Segundo IFJ, houve aumento no total de mortes entre profissionais da imprensa em relação a 2010

Reuters

30 de dezembro de 2011 | 17h50

BRUXELAS - Mais de cem jornalistas ou outros profissionais da imprensa foram mortos enquanto trabalhavam em coberturas, informou nesta sexta-feira, 30, a Federação Internacional dos Jornalistas (IFJ, na sigla em inglês). A entidade ainda pediu que o secretário-geral da Organização das Nações Unidas (ONU) tome providências para proteger os repórteres.

 

Ao todo, 106 profissionais foram mortos em 2011. Em 2010, esse número foi de 94. De acordo com a IFJ, outros 20 jornalistas morreram em desastres naturais ou acidentes.
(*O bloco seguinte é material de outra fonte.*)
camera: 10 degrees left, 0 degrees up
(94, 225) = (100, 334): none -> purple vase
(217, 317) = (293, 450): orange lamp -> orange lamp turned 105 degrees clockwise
A violência foi pior no Iraque, no Paquistão e no México, onde morreram 11 repórteres em cada local.

 

A maioria dos profissionais citados pela entidade são correspondentes que cobriram conflitos. Completam o grupo cinegrafistas, produtores e outros cargos de apoio. A IFJ responsabilizou os governos por falharem em proteger os jornalistas e em punir aqueles que praticam violência contra eles pelo alto número de mortes neste ano.

 

Na carta enviada ao chefe da ONU, Ban Ki-moon, a IFJ pede mais ação. "Em uma situação onde os governos são indiferentes ao que se tornou um padrão ter jornalistas como alvos, fica a cargo das Nações Unidas lembrar os governantes de sua responsabilidade de proteger os profissionais", escreveu Jim Boumelha, presidente da entidade.

 

A IFJ representa mais de 600 mil jornalistas em 131 países. Mais cedo neste mês, a organização Repórteres Sem Fronteiras (RSF) afirmou que 66 jornalistas foram mortos neste ano e que o Paquistão foi o pior país para se realizar uma cobertura pelo segundo ano seguido.